**TO DO:**
1. Echo the passage about Babe Ruth artifacts word for word, from "As the chief" up to and including "quarterback Johnny Unitas.".
2. Duplicate the records exactly, from their first line up to and including the line with "The value of Min".

BEGIN STUDY TEXT

As the chief curator at the Babe Ruth Birthplace Foundation in Baltimore, Herne oversees a collection of artifacts numbering around 10,000, split mainly between the historical site marking Ruth’s childhood home (which encompasses four Baltimore row houses) and the Sports Legend Museum near Oriole Park at Camden Yards, the home of the Baltimore Orioles. Between the two locations, there is but a single statue — of Hall of Fame Baltimore Colts quarterback Johnny Unitas.

And the large statue isn’t the only bit of Ruthian history lost to time. Herne says there are two main Ruth artifacts for which every collector or historian holds out hope. One is the home run ball from his “called shot” at the 1932 World Series in Chicago. “In my first few years here at the museum,” he says, “I must've been offered that ball at least six or seven times a year. People are absolutely adamant they know they have that ball. Unfortunately, there's no way of proving.” The other is the piano Ruth supposedly dropped into Willis Pond in Sudbury, Massachusetts, in 1918 after a particularly wild party.

END STUDY TEXT
BEGIN TASK INPUT

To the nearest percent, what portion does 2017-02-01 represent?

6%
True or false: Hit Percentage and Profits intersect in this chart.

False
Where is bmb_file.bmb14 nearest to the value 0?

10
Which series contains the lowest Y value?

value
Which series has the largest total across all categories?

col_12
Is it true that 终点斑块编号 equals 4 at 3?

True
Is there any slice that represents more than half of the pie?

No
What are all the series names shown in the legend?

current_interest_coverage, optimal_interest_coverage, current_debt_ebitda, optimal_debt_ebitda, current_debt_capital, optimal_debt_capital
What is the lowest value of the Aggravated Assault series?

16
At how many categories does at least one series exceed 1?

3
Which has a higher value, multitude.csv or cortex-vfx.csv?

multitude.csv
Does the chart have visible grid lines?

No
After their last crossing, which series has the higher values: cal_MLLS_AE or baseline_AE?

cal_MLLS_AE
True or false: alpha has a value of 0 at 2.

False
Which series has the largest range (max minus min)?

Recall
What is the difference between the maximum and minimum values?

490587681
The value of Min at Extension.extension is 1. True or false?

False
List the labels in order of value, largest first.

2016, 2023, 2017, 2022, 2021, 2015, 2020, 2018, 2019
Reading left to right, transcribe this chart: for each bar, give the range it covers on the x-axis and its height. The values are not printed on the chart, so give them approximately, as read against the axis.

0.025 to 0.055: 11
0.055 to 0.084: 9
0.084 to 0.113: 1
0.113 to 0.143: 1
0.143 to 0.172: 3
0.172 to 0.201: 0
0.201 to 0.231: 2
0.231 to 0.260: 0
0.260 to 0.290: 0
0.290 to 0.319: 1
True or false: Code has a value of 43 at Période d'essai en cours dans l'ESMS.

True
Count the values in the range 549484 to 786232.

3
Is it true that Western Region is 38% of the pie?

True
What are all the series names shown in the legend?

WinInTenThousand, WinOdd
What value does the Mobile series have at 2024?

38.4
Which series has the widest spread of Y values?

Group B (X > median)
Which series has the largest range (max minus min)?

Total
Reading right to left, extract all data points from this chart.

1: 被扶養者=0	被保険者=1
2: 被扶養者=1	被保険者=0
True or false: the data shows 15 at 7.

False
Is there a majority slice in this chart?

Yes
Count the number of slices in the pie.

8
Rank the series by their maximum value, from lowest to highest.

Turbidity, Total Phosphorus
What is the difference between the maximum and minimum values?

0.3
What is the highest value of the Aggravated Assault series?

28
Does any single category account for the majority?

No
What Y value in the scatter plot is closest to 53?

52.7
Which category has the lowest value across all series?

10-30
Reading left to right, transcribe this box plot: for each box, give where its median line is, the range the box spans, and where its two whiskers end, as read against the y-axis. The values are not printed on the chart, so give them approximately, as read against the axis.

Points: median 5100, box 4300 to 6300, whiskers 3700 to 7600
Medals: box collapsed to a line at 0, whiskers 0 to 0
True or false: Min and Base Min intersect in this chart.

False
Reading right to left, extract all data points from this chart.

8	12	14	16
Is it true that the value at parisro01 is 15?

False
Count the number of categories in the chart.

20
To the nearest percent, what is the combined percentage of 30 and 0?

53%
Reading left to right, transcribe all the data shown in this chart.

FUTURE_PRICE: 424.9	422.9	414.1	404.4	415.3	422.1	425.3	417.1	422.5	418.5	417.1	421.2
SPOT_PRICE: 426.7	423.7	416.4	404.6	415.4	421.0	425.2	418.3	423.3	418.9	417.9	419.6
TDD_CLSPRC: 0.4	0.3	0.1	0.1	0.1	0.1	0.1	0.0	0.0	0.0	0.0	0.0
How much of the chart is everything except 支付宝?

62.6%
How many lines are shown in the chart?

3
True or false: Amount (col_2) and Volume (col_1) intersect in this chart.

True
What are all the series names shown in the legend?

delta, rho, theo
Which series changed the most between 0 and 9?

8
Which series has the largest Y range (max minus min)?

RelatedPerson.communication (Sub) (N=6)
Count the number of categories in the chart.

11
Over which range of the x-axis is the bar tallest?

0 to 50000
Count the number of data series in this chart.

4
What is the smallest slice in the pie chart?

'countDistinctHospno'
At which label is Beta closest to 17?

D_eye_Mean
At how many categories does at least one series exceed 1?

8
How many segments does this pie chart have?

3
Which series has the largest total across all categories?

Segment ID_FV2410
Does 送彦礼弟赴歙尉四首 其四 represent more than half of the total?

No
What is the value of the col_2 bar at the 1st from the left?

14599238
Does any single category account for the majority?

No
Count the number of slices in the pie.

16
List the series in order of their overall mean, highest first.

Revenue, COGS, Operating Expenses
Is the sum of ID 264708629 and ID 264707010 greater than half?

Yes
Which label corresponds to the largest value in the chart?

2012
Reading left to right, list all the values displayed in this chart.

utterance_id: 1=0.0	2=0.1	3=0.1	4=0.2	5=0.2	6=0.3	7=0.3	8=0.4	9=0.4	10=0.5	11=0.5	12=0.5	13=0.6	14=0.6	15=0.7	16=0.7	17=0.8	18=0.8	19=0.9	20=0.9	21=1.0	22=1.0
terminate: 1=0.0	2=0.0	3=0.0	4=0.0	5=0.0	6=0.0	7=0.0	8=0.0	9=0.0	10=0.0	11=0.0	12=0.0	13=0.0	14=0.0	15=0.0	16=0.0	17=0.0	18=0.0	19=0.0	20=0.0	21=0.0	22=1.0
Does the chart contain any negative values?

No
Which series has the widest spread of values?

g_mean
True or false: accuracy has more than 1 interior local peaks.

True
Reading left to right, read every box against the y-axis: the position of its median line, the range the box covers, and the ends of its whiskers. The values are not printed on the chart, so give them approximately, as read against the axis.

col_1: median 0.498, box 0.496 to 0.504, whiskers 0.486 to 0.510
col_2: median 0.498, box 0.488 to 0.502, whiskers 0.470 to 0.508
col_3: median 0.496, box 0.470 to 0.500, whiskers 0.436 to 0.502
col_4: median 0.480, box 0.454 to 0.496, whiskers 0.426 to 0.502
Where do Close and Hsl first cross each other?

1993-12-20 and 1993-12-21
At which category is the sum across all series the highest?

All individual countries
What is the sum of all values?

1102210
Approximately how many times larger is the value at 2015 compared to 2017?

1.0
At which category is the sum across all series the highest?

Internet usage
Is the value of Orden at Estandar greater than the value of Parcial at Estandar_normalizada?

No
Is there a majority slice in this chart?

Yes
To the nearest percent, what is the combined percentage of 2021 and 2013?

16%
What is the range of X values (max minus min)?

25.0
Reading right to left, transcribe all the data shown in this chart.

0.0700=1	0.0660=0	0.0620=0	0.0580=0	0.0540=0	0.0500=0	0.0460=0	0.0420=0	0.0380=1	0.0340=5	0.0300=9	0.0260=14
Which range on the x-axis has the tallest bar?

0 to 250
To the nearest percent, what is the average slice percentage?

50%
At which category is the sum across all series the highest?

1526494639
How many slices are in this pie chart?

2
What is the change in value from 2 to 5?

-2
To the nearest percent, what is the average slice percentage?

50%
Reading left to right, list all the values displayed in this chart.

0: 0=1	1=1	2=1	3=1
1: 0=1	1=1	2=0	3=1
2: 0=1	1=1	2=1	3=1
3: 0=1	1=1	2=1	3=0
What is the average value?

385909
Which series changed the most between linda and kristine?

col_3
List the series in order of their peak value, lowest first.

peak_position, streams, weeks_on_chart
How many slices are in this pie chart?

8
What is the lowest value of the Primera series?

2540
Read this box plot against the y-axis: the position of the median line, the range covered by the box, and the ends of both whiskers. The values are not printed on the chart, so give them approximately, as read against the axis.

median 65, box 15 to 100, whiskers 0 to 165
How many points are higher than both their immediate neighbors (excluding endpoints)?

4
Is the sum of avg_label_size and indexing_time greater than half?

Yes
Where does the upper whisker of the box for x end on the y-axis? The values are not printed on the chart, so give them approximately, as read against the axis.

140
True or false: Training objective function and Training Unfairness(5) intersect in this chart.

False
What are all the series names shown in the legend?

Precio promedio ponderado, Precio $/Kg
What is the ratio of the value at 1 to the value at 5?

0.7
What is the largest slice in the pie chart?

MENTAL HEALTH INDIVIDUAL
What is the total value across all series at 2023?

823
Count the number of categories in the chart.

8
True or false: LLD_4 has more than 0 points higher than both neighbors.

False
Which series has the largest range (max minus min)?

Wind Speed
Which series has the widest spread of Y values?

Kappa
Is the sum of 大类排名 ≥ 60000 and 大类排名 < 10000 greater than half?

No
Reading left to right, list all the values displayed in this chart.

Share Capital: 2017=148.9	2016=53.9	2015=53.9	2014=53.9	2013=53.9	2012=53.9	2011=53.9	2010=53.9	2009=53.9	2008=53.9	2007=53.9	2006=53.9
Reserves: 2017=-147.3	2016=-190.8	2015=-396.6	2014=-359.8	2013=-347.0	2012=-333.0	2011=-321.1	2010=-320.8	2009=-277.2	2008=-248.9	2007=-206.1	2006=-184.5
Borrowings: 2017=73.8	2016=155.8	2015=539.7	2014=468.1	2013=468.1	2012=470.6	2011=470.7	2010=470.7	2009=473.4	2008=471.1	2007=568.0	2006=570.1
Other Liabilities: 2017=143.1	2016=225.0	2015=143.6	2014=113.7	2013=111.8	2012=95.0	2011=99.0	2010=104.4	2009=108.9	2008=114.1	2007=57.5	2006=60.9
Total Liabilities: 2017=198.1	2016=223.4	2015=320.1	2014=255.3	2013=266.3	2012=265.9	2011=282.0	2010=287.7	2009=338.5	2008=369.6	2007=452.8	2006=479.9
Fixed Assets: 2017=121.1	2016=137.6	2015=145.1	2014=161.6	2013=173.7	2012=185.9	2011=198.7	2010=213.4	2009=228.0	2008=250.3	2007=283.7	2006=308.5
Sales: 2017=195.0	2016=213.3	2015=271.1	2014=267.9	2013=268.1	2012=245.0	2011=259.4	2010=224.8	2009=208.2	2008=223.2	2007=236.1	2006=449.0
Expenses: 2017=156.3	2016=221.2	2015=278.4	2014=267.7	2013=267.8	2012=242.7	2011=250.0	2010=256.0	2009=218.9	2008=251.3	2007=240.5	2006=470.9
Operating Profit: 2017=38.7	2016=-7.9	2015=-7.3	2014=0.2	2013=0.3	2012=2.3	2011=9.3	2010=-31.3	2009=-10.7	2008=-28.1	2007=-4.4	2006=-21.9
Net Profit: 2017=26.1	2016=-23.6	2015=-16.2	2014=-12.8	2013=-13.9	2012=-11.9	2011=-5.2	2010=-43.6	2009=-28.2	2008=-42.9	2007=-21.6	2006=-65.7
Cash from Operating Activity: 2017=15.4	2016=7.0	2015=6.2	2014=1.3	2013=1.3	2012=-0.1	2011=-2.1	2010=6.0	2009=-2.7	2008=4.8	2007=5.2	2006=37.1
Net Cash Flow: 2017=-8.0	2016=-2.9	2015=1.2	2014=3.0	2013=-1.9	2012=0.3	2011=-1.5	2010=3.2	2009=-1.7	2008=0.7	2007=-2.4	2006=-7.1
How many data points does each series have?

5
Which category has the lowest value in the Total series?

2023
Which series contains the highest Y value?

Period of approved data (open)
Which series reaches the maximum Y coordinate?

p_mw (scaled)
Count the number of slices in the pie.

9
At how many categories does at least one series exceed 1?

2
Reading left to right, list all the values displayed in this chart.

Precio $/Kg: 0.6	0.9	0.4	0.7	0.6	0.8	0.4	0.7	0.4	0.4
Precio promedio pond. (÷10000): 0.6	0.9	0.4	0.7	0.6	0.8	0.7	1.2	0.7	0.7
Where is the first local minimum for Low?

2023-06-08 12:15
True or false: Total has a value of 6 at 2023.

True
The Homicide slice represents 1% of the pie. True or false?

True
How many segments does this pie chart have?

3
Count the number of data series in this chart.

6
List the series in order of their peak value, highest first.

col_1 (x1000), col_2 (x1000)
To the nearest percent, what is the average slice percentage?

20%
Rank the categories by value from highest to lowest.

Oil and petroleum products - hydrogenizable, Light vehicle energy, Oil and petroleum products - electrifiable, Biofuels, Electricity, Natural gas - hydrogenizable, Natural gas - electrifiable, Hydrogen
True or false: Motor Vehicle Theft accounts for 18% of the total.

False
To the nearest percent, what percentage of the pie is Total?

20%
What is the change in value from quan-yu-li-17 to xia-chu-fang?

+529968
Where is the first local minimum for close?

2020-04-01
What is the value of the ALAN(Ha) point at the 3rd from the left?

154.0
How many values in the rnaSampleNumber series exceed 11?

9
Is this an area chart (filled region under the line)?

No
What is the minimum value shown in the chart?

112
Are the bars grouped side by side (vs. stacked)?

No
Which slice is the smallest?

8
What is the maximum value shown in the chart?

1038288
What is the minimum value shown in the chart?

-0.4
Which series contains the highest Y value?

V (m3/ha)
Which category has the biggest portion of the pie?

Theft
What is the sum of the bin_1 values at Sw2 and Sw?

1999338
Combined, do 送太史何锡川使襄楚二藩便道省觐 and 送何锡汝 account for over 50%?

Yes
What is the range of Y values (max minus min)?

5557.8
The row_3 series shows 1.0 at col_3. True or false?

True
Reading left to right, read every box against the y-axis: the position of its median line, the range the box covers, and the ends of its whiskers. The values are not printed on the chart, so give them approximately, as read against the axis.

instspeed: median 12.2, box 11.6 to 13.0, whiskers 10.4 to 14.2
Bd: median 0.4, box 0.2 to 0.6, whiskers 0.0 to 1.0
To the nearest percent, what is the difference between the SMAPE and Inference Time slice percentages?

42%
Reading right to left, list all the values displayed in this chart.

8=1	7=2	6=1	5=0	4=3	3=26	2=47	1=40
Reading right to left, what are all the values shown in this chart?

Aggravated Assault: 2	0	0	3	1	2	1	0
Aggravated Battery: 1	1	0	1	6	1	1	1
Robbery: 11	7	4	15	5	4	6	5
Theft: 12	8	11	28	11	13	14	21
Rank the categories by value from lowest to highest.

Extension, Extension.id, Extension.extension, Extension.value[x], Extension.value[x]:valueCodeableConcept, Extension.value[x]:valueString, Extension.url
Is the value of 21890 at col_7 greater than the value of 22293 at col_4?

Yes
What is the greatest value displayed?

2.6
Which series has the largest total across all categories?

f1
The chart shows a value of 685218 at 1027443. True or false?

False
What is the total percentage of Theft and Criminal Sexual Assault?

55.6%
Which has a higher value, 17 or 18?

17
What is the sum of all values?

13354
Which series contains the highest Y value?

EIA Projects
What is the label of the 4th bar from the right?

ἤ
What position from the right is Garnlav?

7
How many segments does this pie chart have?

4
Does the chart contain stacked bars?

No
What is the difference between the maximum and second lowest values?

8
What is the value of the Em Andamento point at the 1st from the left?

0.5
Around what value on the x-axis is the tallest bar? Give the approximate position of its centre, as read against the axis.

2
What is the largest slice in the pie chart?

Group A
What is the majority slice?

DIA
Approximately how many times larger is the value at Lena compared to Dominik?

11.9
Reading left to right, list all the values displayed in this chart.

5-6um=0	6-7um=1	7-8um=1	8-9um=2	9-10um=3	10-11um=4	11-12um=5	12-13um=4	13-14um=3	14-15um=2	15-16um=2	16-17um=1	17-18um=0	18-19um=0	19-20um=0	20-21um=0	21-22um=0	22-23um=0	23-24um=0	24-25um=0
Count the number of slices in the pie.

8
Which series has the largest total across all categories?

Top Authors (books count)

END TASK INPUT

**ANSWERS IN ORDER:**
1.
As the chief curator at the Babe Ruth Birthplace Foundation in Baltimore, Herne oversees a collection of artifacts numbering around 10,000, split mainly between the historical site marking Ruth’s childhood home (which encompasses four Baltimore row houses) and the Sports Legend Museum near Oriole Park at Camden Yards, the home of the Baltimore Orioles. Between the two locations, there is but a single statue — of Hall of Fame Baltimore Colts quarterback Johnny Unitas.

2.
To the nearest percent, what portion does 2017-02-01 represent?

6%
True or false: Hit Percentage and Profits intersect in this chart.

False
Where is bmb_file.bmb14 nearest to the value 0?

10
Which series contains the lowest Y value?

value
Which series has the largest total across all categories?

col_12
Is it true that 终点斑块编号 equals 4 at 3?

True
Is there any slice that represents more than half of the pie?

No
What are all the series names shown in the legend?

current_interest_coverage, optimal_interest_coverage, current_debt_ebitda, optimal_debt_ebitda, current_debt_capital, optimal_debt_capital
What is the lowest value of the Aggravated Assault series?

16
At how many categories does at least one series exceed 1?

3
Which has a higher value, multitude.csv or cortex-vfx.csv?

multitude.csv
Does the chart have visible grid lines?

No
After their last crossing, which series has the higher values: cal_MLLS_AE or baseline_AE?

cal_MLLS_AE
True or false: alpha has a value of 0 at 2.

False
Which series has the largest range (max minus min)?

Recall
What is the difference between the maximum and minimum values?

490587681
The value of Min at Extension.extension is 1. True or false?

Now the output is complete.